▸ **Task item**
Read the listing and extract each line that includes the word "poly".

/---

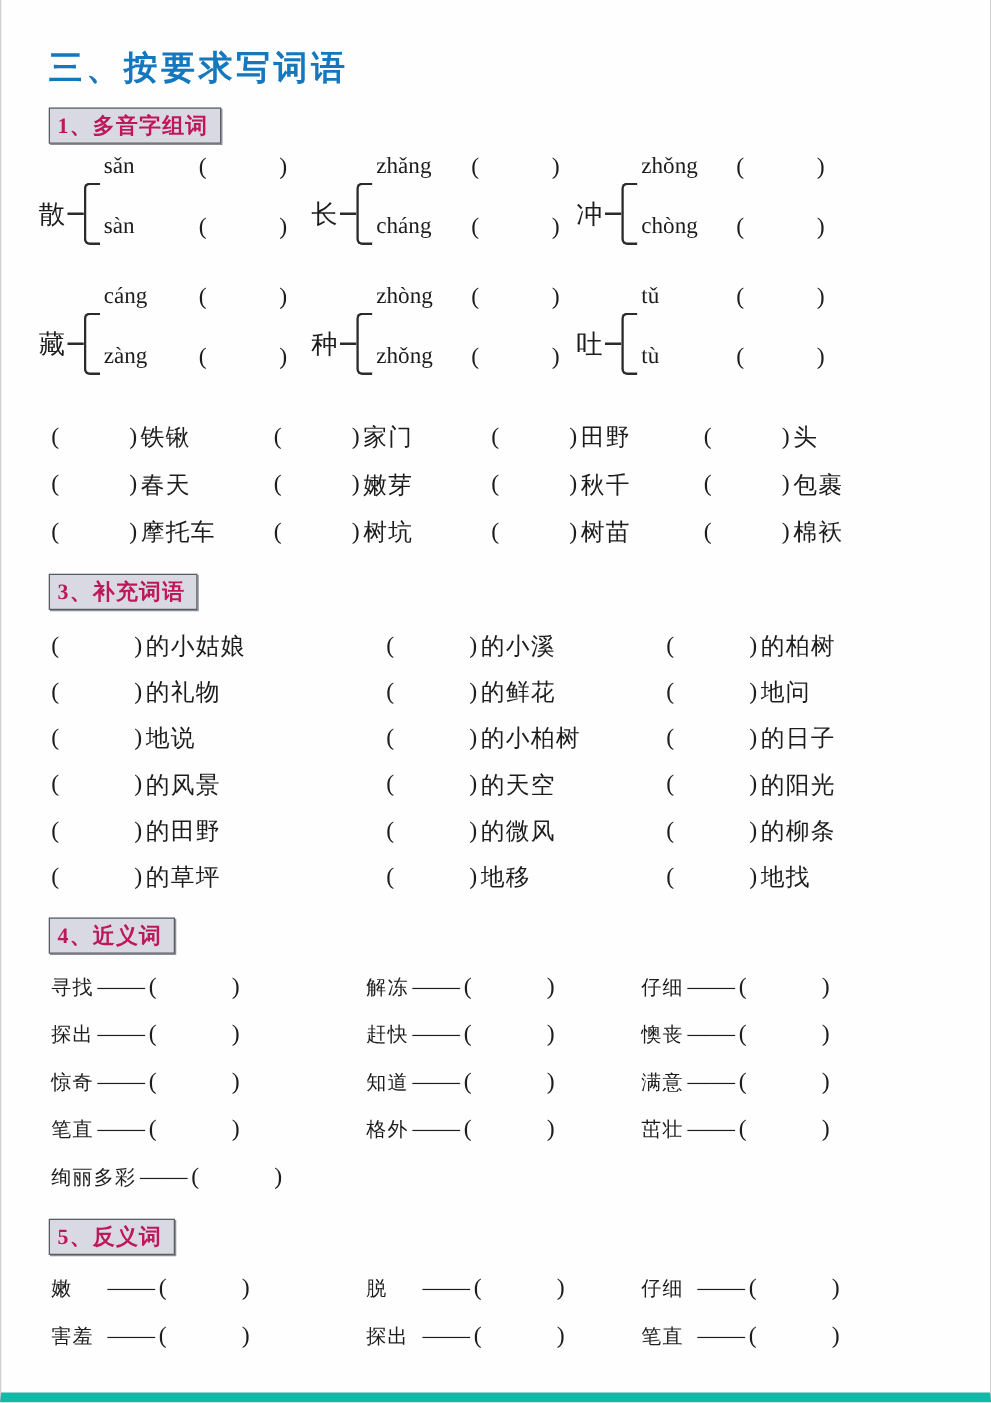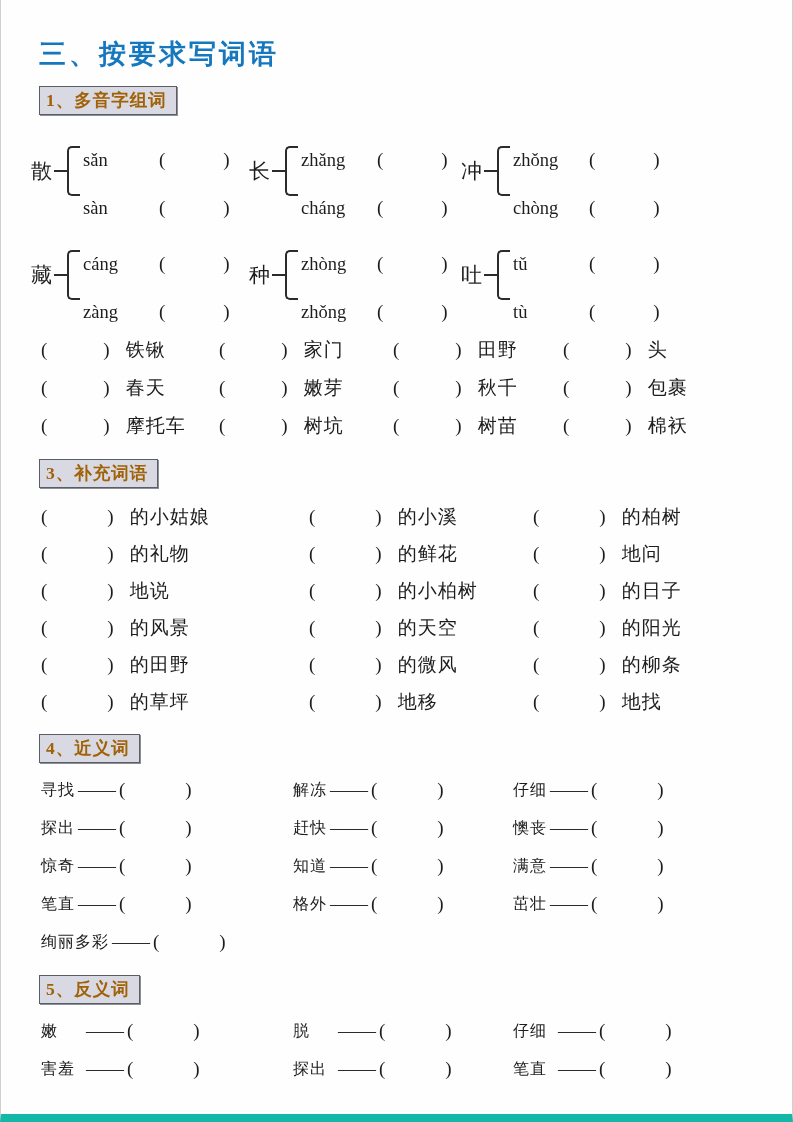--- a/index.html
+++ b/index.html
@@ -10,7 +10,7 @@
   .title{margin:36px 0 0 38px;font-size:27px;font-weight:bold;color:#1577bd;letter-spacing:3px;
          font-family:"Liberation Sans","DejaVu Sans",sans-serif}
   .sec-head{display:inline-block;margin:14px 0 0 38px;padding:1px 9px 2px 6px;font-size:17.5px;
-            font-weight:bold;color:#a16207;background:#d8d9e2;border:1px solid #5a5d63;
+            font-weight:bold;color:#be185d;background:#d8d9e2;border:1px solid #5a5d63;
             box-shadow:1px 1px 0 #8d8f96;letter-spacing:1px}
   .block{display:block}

\---
/---

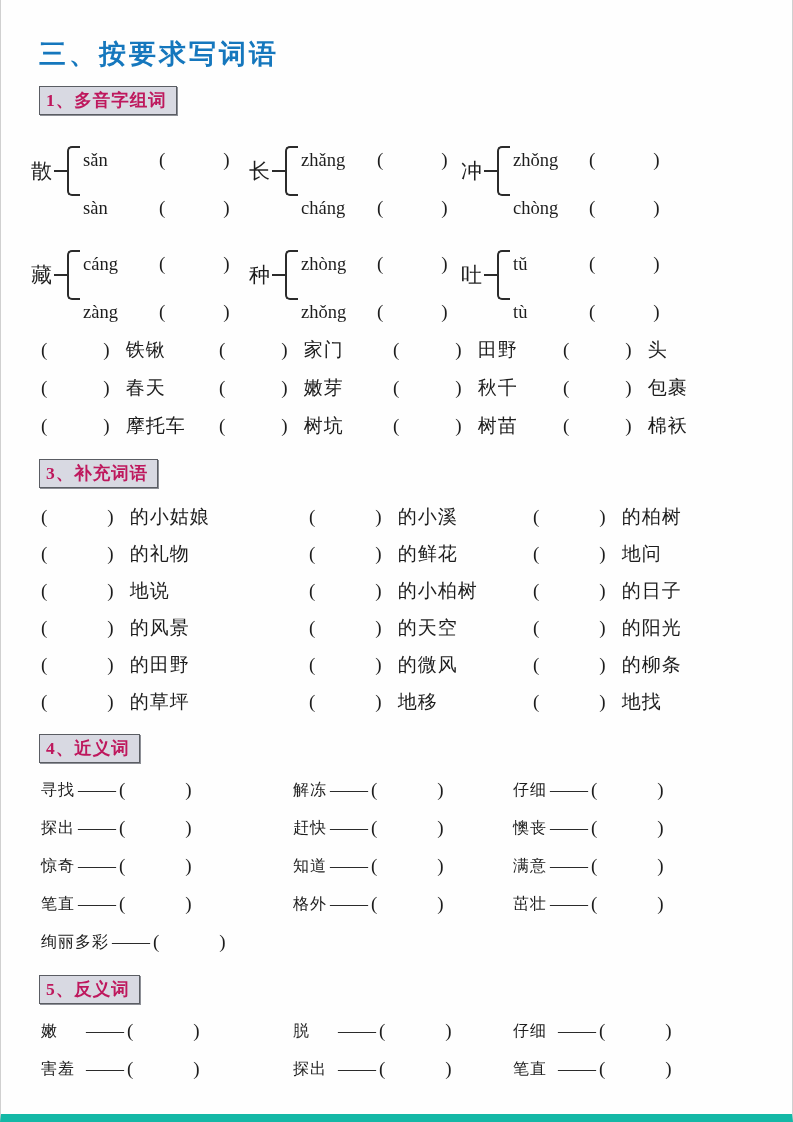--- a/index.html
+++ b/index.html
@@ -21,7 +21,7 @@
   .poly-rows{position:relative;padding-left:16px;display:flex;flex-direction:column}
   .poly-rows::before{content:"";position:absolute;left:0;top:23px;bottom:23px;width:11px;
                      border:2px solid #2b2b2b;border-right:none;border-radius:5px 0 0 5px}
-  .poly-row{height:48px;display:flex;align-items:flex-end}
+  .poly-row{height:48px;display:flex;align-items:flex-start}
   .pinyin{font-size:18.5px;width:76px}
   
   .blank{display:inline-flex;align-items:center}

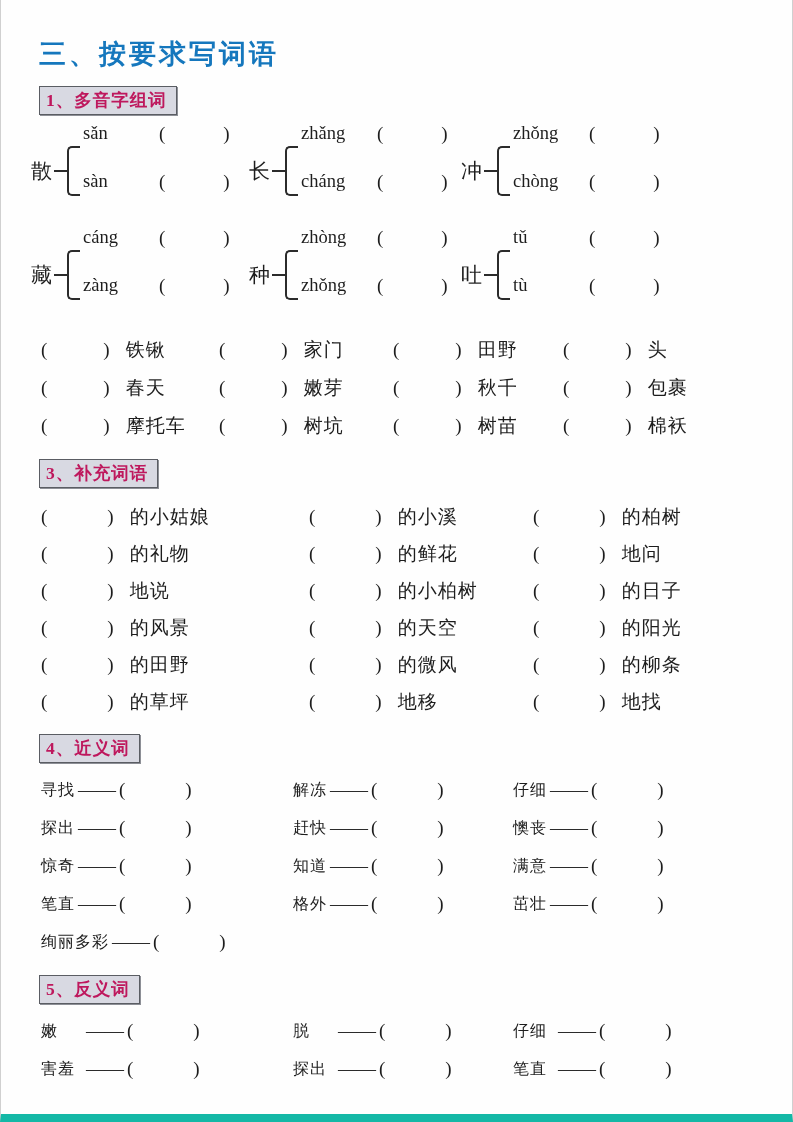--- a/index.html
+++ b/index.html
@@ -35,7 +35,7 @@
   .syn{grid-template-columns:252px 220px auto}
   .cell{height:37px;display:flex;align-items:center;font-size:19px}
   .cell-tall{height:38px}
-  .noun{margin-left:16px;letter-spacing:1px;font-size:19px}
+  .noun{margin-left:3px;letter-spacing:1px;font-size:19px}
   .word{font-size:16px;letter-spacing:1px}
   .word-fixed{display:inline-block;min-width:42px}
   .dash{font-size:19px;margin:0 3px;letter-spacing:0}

\---

▸ **Solution for this task**
   .poly-rows{position:relative;padding-left:16px;display:flex;flex-direction:column}
   .poly-rows::before{content:"";position:absolute;left:0;top:23px;bottom:23px;width:11px;
-  .poly-row{height:48px;display:flex;align-items:flex-end}
+  .poly-row{height:48px;display:flex;align-items:flex-start}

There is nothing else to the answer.